As the industry prepares to show its collective cards, a race is on for streamlined reporting methods and other tools that can measure and fuel faster, more impressive progress. The real estate players that can successfully demonstrate that their pledges were both sincere and effective stand to benefit enormously in 2022 and beyond.

Dan Ivers, Vice President

 

3. Supply Chain Issues Aren’t Going Away Just Yet

A year ago, many people were unfamiliar with the term “supply chain”; now, you can’t go a day without hearing it. And with good reason. Factors including product slowdowns and a labor shortage have delayed the movement of goods across the globe, making it impossible to get certain items and driving up prices of others.

The effects on the real estate industry are significant. 

On the most basic level, construction has become more expensive and complex. Lumber prices, which made headlines in the spring, are spiking again. Prices for steel and other construction components, including some produced overseas, are also on the rise. Delays and price overruns are not new to the construction space, but the extent of these issues could be cause for concern. For retailers and their landlords, a slowed supply chain certainly impacts in-store sales, presenting another challenge to the struggling sector.

Reaping the benefits is industrial, which is seeing increased demand for space, as companies seek to bulk up their inventories, on-shore manufacturing, and avoid port traffic. 
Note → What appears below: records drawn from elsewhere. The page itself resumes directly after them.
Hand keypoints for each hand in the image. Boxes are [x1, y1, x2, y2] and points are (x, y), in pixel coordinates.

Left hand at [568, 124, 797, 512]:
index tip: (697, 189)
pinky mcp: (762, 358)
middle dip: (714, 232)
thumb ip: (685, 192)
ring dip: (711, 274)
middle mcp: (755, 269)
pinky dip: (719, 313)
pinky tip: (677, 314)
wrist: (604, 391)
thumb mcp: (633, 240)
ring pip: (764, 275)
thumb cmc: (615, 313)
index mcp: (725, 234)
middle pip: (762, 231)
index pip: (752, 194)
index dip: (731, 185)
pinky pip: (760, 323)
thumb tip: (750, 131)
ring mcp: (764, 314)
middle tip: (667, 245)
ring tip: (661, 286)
One thing is clear. Professionals across much of the real estate sector will be in for a tumultuous ride.

Shlomo Morgulis, Director

 

4. Mixed Signals Persist About The Coming Office Recovery

While commercial office leasing activity gained some momentum in 2021, the sector has yet to rebound to pre-pandemic levels. Net absorption remains in the red and there is more vacancy in the market than spaces actively being leased, according to a Colliers Office Market report. Mixed signals and prognostications about timing of the sector’s recovery continue to reveal that, on a national level, the marketplace is having difficulty grasping developing trends in the office sector and how that will impact asset values in the long-term. 

The pandemic has disrupted, perhaps forever, the way in which businesses utilize office space. While the market remained cautiously optimistic that employees would flock to the workplace following last year’s vaccine rollout, the Delta and Omnicom coronavirus variants renewed concerns about the virus, leading major office occupiers to either push back return-to-office plans or adopt flexible work policies enabling employees to work remotely. 
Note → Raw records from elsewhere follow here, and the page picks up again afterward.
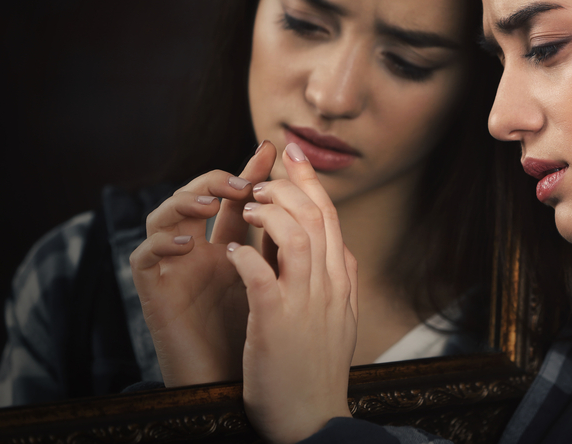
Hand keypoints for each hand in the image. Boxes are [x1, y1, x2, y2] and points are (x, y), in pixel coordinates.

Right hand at [130, 140, 277, 385]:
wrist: (255, 399)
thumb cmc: (270, 348)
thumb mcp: (285, 288)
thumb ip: (290, 251)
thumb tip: (319, 210)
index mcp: (230, 251)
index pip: (236, 200)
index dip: (252, 173)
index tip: (277, 151)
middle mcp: (198, 255)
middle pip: (196, 198)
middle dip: (217, 180)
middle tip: (244, 182)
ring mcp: (174, 272)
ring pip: (162, 216)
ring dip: (185, 201)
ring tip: (213, 204)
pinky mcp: (154, 296)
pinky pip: (142, 257)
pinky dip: (161, 243)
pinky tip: (190, 243)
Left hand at [227, 143, 357, 443]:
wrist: (313, 421)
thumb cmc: (317, 371)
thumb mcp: (339, 319)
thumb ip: (337, 282)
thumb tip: (337, 249)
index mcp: (340, 282)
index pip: (330, 217)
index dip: (310, 182)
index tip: (292, 155)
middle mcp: (328, 286)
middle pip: (316, 216)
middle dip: (288, 186)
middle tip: (261, 178)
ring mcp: (305, 304)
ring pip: (295, 236)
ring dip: (268, 215)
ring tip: (245, 210)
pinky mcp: (276, 324)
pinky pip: (261, 275)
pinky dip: (245, 256)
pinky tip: (231, 251)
Recent data from JLL reveals that demand for flex space has surged amid the pandemic, suggesting there is increased desire from employers to return to the office and a sense of normalcy in some form. 
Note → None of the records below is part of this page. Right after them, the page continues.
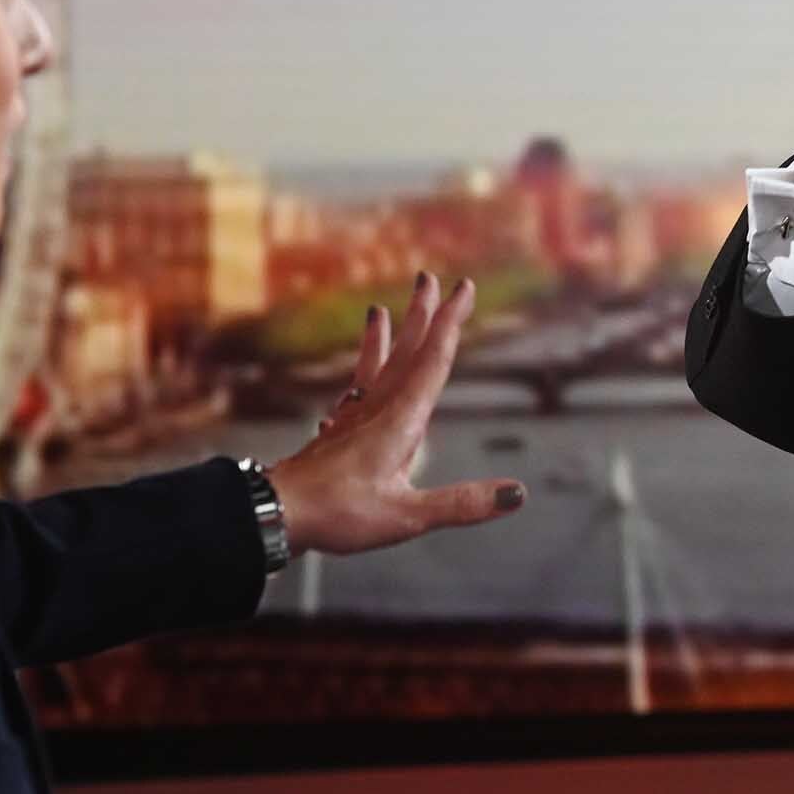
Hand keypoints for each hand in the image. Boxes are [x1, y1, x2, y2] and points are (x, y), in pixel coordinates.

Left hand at [266, 272, 525, 556]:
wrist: (276, 514)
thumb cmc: (339, 515)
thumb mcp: (408, 515)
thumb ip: (462, 504)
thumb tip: (516, 494)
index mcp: (401, 422)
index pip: (432, 362)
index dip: (450, 323)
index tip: (462, 288)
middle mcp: (378, 411)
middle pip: (405, 353)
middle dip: (421, 316)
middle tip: (429, 278)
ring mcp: (354, 420)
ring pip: (376, 367)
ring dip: (385, 338)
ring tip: (380, 310)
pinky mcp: (337, 434)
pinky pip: (354, 390)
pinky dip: (359, 376)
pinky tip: (358, 377)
For commercial appraisers and valuation professionals, it’s difficult to analyze the full impact of market disruption on office assets when assessing such unprecedented circumstances – especially considering the fact that valuation professionals rely on historical and currently developing trends to forecast future market performance. Still, in a recent survey conducted by commercial appraisal software provider Valcre, more than 75 national appraisers opined on future timing of the office rebound: a third said it will take between two to three years before occupancy rates push rents back up to pre-pandemic levels, while another third anticipated the rebound would take between four to seven years.